Bisnis.com, JAKARTA — Sejumlah perusahaan asuransi masih menghadapi masalah, mulai dari keluhan ketidaksesuaian manfaat hingga gagal bayar yang merugikan nasabah. Kondisi saat ini menjadi motor agar reformasi industri segera dilakukan.
Deputi Komisioner Pengawas Industri Keuangan Non Bank (IKNB) II Otoritas Jasa Keuangan (OJK) Moch. Ihsanuddin menjelaskan bahwa industri asuransi masih menghadapi sejumlah tantangan, seperti kecilnya penetrasi dan densitas, hingga terjadinya gagal bayar di sejumlah perusahaan.
Dalam tiga tahun terakhir, kasus PT Asuransi Jiwasraya (Persero), Asuransi Jiwa Bersama (AJB) Bumiputera 1912, dan PT Asuransi Angkatan Bersenjata Republik Indonesia (Persero) atau Asabri menjadi sorotan karena kondisi keuangan yang merosot. Bahkan, Jiwasraya dan Bumiputera mengalami gagal bayar klaim.
Menurutnya, terdapat penanganan khusus bagi perusahaan-perusahaan asuransi yang sedang bermasalah. Hal tersebut dilakukan agar kondisi perusahaan dapat segera membaik sehingga nasabah tidak menjadi korban.
"Pertama, kami fokus pendalaman, root cause sebetulnya masalah yang dihadapi perusahaan itu apa saja. Kami diskusikan bersama dengan manajemen, kalau perlu dengan pemegang saham, salah satunya mempelajari apakah ini masalah baru atau warisan," ujar Ihsanuddin dalam webinar Kafegama bertajuk Momentum Reformasi Industri Asuransi di Indonesia, Rabu (14/4/2021).
Setelah akar permasalahan terpetakan, OJK bersama perusahaan terkait menyusun mekanisme atau solusi untuk menyelesaikan masalah. Otoritas pun menelaah dampak permasalahan perusahaan itu terhadap industri lembaga jasa keuangan terkait.
Kedua, OJK akan menerapkan risk based supervision sesuai kondisi masing-masing perusahaan, didukung dengan pengembangan infrastruktur yang memadai. Menurut Ihsanuddin, dalam kondisi pandemi Covid-19 ini pengawasan berbasis teknologi informasi akan lebih dioptimalkan.
"Pengawasan terintegrasi bagi konglomerasi keuangan ataupun para individu perusahaan akan meningkatkan pengawasan bersama antar bidang, baik perbankan dan pasar modal, untuk memaksimalkan upaya penyelesaian perusahaan bermasalah," ujarnya.
Ketiga, otoritas akan meminta komitmen pemegang saham atau manajemen perusahaan terkait untuk menyiapkan rencana penyehatan keuangan (RPK).
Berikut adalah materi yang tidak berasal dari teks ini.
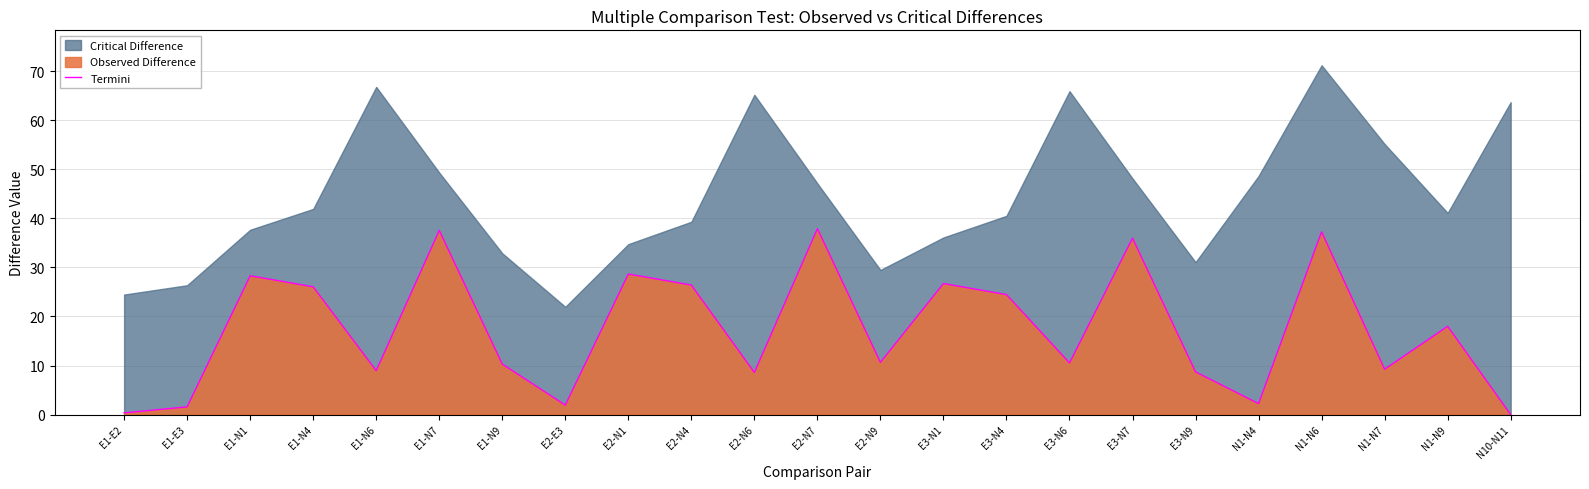

Which category has the highest value across all series?

E2-N7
Kegiatan penyehatan pun diawasi sesuai waktu penyelesaian yang disepakati perusahaan dengan otoritas.
"Kalau solusinya tidak bisa, regulator kan ada regulasi dan kami punya tanggung jawab. Kami akan jalankan sesuai aturan yang berlaku dan berikan sanksi, surat peringatan, pembatasan kegiatan usaha, ujungnya dicabut [izin usaha] jika tidak bisa diatasi penyebabnya," ujar Ihsanuddin.
Baca Juga : Menit-Menit Panasnya Kasus AJB Bumiputera 1912 |
---|
Reformasi asuransi pun menjadi agenda yang perlu didorong, baik oleh otoritas maupun para pelaku industri. Ihsanuddin menjelaskan bahwa langkah reformasi akan disertai oleh pengembangan kebijakan industri asuransi, yang fokus pada stabilitas, daya saing, dan keberlanjutan bisnis.